Coupled with changes like mandatory mail order for long-term medications, the union was able to save more than $160 million over the last four years. Moving members to a Medicare Advantage plan saved another $50 million since 2009.

These are the same steps the M.L.C. is considering and could produce similar results.

Behroozi said she thinks the M.L.C. could have an even easier time than 1199 SEIU had reaching the targeted savings because during the last five years the unions refused to look for savings. There was little incentive to help the Bloomberg administration save money when the former mayor wasn't willing to provide the salary increases and backpay the union wanted.

That may sound crass, but it means there is a lot of low-hanging fruit that should translate into tangible savings.

“If I wanted an easier job, I'd go knock on Bob's door and ask if he needed help,” Behroozi said. “I bet they'll hit their target and more. You can't take to the bank of course, but that's my bet.”

Most of 1199's savings came when they first made changes, which took place between 2004 and 2009. That's the position in which city unions find themselves, which is the basis for Behroozi's and Linn's confidence.

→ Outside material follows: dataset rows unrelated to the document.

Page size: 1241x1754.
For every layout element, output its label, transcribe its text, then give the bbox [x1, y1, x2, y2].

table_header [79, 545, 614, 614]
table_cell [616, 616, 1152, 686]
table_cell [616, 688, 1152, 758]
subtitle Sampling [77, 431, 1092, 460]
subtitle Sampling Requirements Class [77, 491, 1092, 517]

Some fiscal watchdogs are less certain. 

Carol Kellermann, president of the Citizens Budget Commission, said the 1199 example is not a fair comparison.

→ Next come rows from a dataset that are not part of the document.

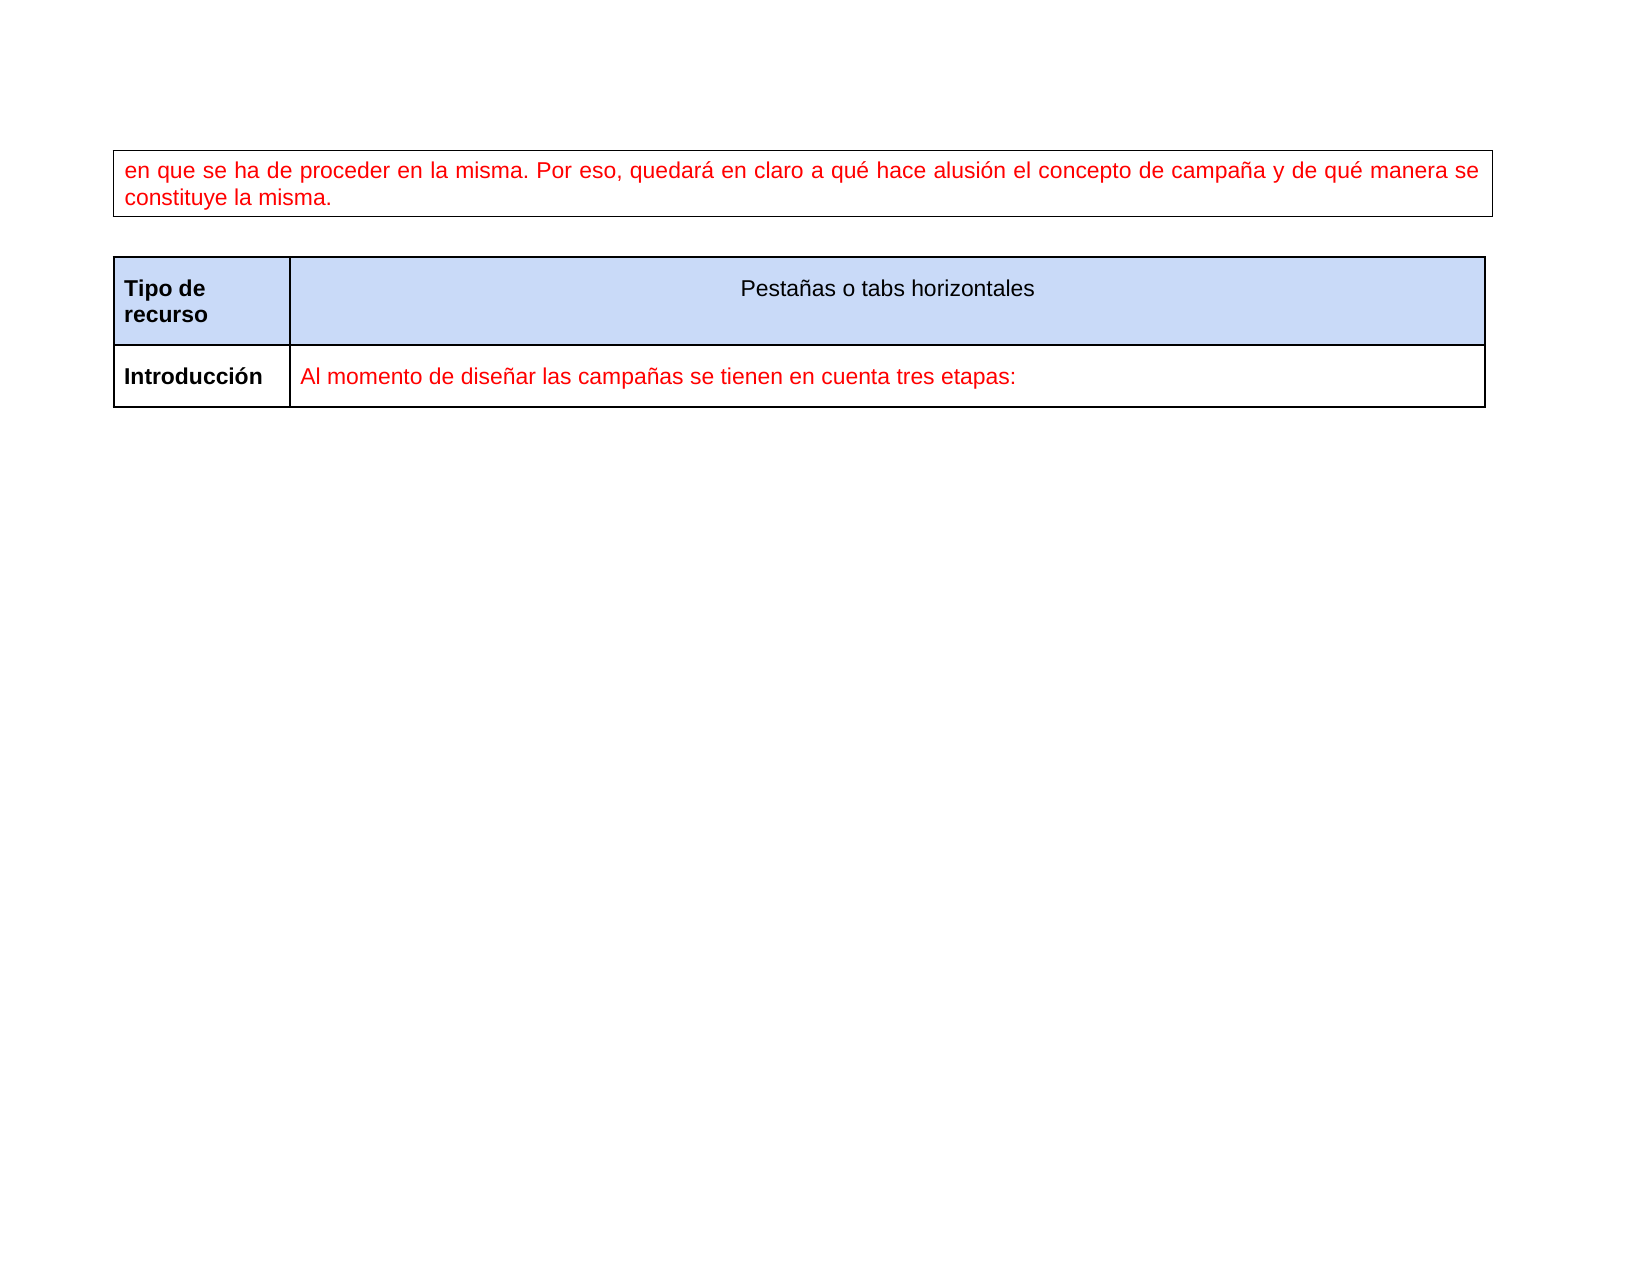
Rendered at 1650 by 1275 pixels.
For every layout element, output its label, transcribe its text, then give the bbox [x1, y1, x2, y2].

table_cell Introducción [115, 346, 289, 406]
table_header Pestañas o tabs horizontales [291, 258, 1484, 344]
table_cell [114, 151, 1492, 216]
table_cell Al momento de diseñar las campañas se tienen en cuenta tres etapas: [291, 346, 1484, 406]
table_header Tipo de recurso [115, 258, 289, 344]
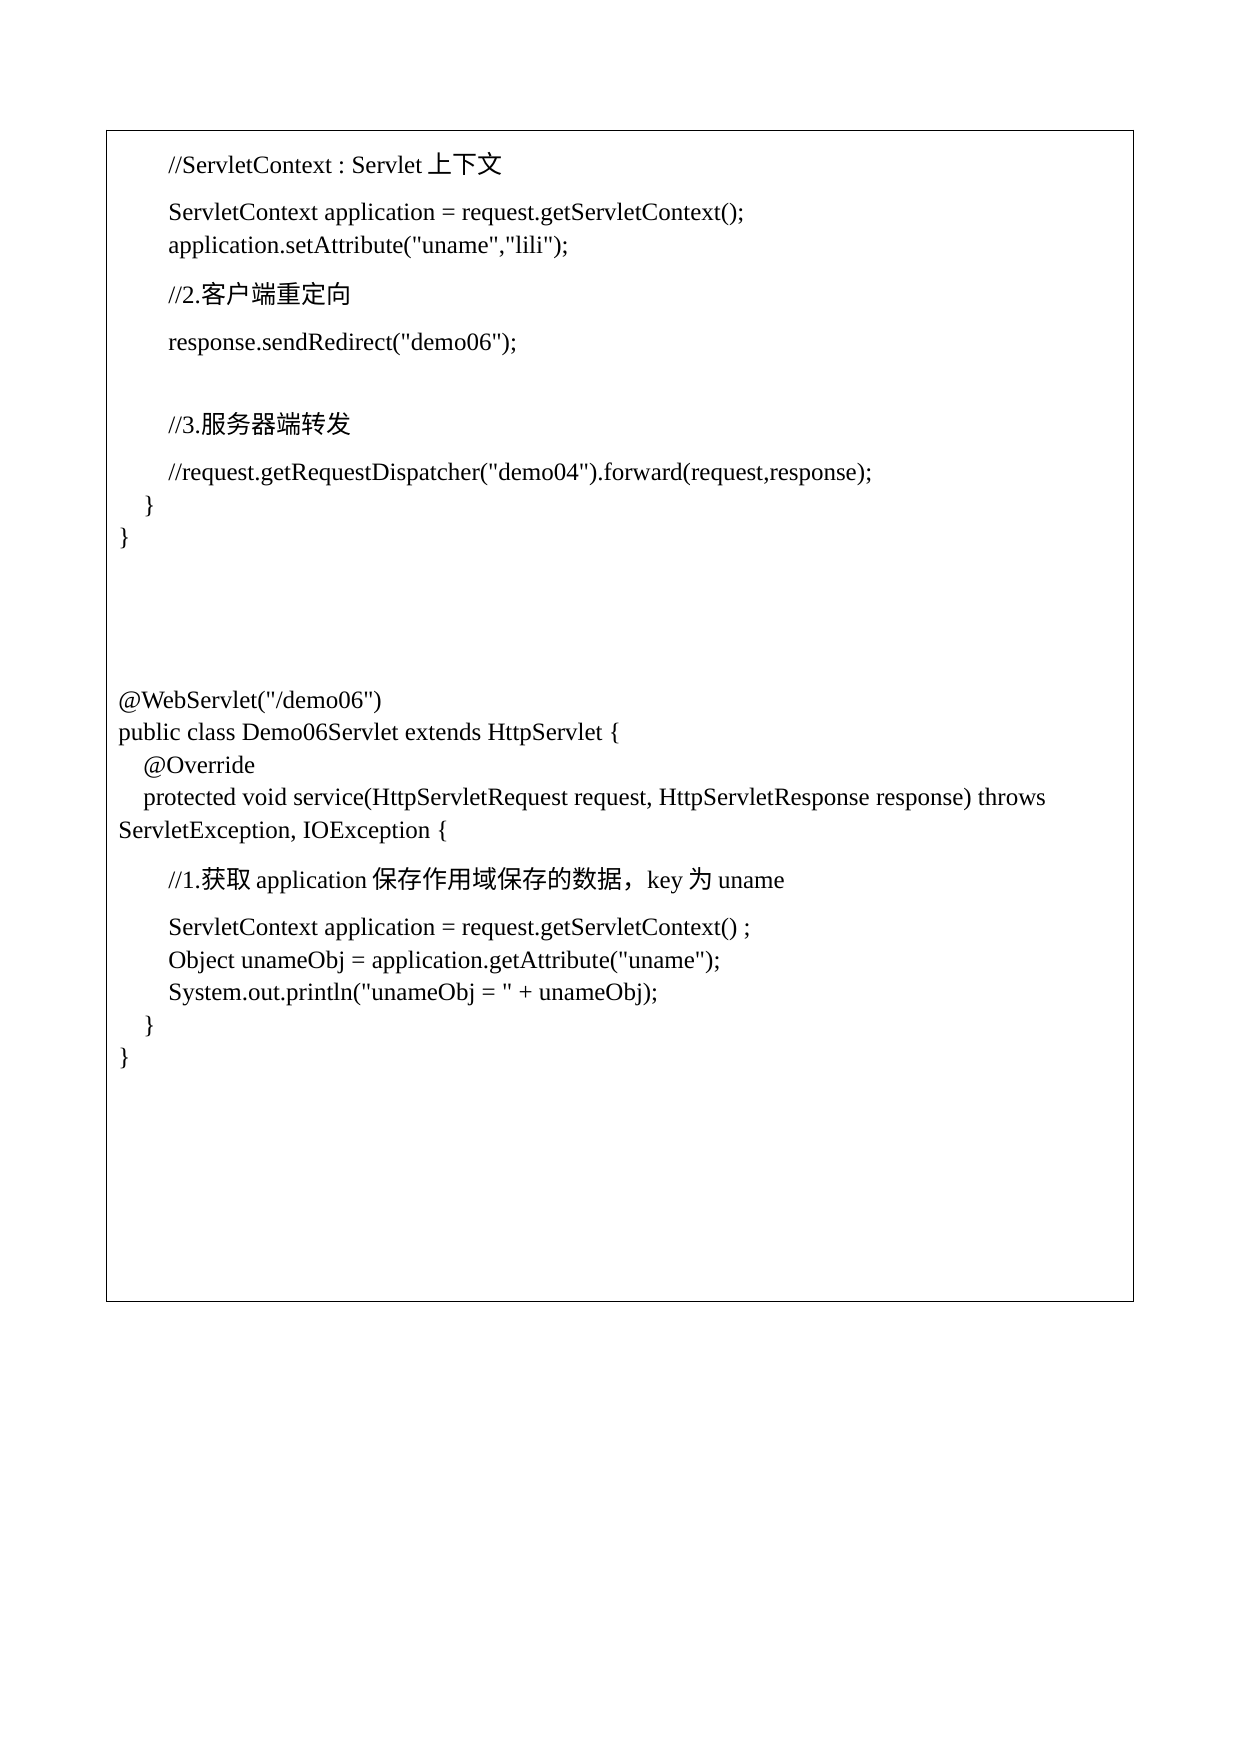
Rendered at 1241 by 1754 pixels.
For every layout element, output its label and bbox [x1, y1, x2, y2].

“It is very different from the city in that they actually run their members’ health care directly themselves so they have a great deal more control than you do when your work through insurers,” she said in an email. “Also, it is a smaller number of employees. The total spent by the plan each year is about 1 billion. The city is spending so much more than that; the scale is quite different.”

The C.B.C. has pushed for union members to pay a portion of their salary toward their health insurance. That, Kellermann argues, provides greater long term stability than switching prescription plans or using a preferred network of radiologists.

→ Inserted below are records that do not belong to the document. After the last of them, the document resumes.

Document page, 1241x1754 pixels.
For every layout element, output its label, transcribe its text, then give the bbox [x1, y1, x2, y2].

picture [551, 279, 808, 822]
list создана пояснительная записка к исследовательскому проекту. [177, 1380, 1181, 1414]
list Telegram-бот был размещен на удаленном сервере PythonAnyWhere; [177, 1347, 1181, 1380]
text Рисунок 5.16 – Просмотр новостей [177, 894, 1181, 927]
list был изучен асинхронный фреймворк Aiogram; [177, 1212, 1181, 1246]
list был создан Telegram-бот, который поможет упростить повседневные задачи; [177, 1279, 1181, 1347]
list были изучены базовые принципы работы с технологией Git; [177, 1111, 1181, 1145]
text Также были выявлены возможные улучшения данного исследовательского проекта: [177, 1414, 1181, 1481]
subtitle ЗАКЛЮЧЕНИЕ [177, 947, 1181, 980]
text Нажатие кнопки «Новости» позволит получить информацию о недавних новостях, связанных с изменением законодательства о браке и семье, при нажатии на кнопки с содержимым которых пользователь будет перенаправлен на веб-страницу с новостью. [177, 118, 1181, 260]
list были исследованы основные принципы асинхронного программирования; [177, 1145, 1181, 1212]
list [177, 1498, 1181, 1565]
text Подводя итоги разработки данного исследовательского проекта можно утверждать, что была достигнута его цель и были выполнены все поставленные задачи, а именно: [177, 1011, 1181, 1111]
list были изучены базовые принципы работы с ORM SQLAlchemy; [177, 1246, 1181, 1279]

Behroozi and Linn both noted the success of altering the prescription drug plan for 1199, which he called "one area where there was tremendous savings opportunity."

Linn would not put a price tag on how much he expects the city unions to save by centralizing drug purchases but anticipates it could be a big-ticket item in the city's goal of saving $3.4 billion between Fiscal Years 2015 and 2018 from the M.L.C.

Linn also said 1199 saved money by getting its members to agree to central X-rays and blood work, rather than in doctors' offices.

That may not be so easy to replicate, Kellermann countered.

“Do you really think City unions will agree that their members have to use a central lab and radiologist,” she asked.

Behroozi acknowledged that some 1199 members resisted the changes and said that will be a leadership challenge: to convince members that they are sacrificing a bit of convenience for the luxury of not paying anything for their health insurance.

For example, some 1199 members initially balked at the switch to mail order prescriptions, fearing it wasn't secure or that they'd lose the ability to speak with a pharmacist.

But after a while, most members got used to the change, Behroozi said.

Mail order, preferred drugs, Medicare Advantage are the same changes that are part of a menu of options the city presented to the M.L.C.

The targets the city expects to reach are: $400 million in F.Y. 2015, $700 million next year, $1 billion the following year and $1.3 billion in F.Y. 2018, which is the last year of the city's four-year financial plan.

Linn said he anticipates the $400 million in savings for the current F.Y. 2015 will be identified by January.

"My view is that we, well before January, have identified the savings that get us to the $400 million in the first year," he said.

He demurred from assigning any specific amounts to any potential savings.

But he did note that some of the M.L.C.'s options were not available to 1199, such as ending city payments into what is known as the Health Stabilization Fund. City Hall has been socking away millions each year into the reserve, which is what allowed the de Blasio administration to tap into it to the tune of $1 billion this year cover the health care contracts.